Accordingly, the newer application narrows the focus considerably from (A) methods including compositions that contain (any one of) an extensive list of plants, to (B) composition having several specific compounds from one specific plant.

Discussion and Remaining Questions

Although neither Mr. Stamets’s ‘281 Application nor his ‘502 Application have issued as patents, the evolution of the claims in these applications suggest that Mr. Stamets has substantially changed the focus of his invention.

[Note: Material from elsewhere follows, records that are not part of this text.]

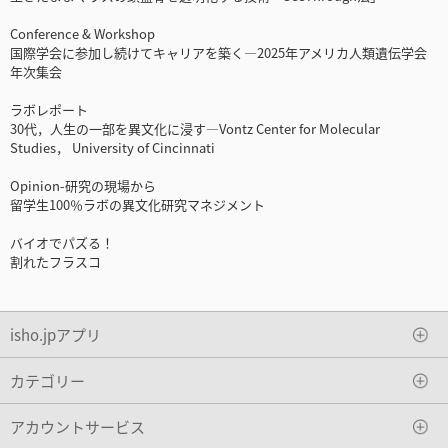
Conference & Workshop
国際学会に参加し続けてキャリアを築く―2025年アメリカ人類遺伝学会
年次集会
ラボレポート
30代，人生の一部を異文化に浸す―Vontz Center for Molecular
Studies， University of Cincinnati
Opinion-研究の現場から
留学生100％ラボの異文化研究マネジメント
バイオでパズる！
割れたフラスコ
isho.jpアプリ
カテゴリー
アカウントサービス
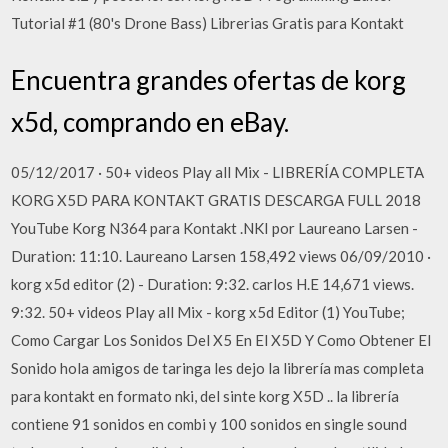
Tutorial #1 (80's Drone Bass) Librerias Gratis para Kontakt
Encuentra grandes ofertas de korg
x5d, comprando en eBay.
05/12/2017 · 50+ videos Play all Mix - LIBRERÍA COMPLETA
KORG X5D PARA KONTAKT GRATIS DESCARGA FULL 2018
YouTube Korg N364 para Kontakt .NKI por Laureano Larsen -
Duration: 11:10. Laureano Larsen 158,492 views 06/09/2010 ·
korg x5d editor (2) - Duration: 9:32. carlos H.E 14,671 views.
9:32. 50+ videos Play all Mix - korg x5d Editor (1) YouTube;
Como Cargar Los Sonidos Del X5 En El X5D Y Como Obtener El
Sonido hola amigos de taringa les dejo la librería mas completa
para kontakt en formato nki, del sinte korg X5D .. la librería
contiene 91 sonidos en combi y 100 sonidos en single sound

  1. Mr. Stamets’s original focus on neuroregenerative methods has evolved into a focus on all-purpose compositions.  Does this signify a departure from neuroregeneration research and development?  If not, why change the focus from particular methods to all-purpose compositions?
  2. Mr. Stamets’s original focus on erinacines or hericenones or both has virtually disappeared in the latest application.  The original disclosure was clear that the disclosed compositions all included niacin combined with erinacines or hericenones.  But the latest published application (the ‘281 Application) appears to eliminate these once critical components from the compositions.  Why the change of heart regarding erinacines or hericenones?  Given that these ingredients were critical ingredients throughout the original disclosure, why aren’t they important now?
  3. One clear consistency between Mr. Stamets’s ‘281 Application and his ‘502 Application is the absolute requirement that all of the disclosed methods or compositions include niacin. Arguably the niacin component of the invention is more important than even the psilocybin derivative: The disclosure provides for some flexibility regarding the chemical compositions of the mushrooms/mushroom extracts; But, all methods and compositions must include niacin.  Arguably, Mr. Stamets’s applications are most appropriately categorized as “Niacin Compositions.”
  4. Why the new and specific focus on psilocybin derivatives and cannabinoids? These are all naturally occurring molecules with therapeutic potential.  But, the earlier application only listed the cannabis plant alongside dozens of other plants and fungi. In the most recent application, cannabis and specific cannabinoids have been elevated to a level of importance that is surprisingly inconsistent with the original filing.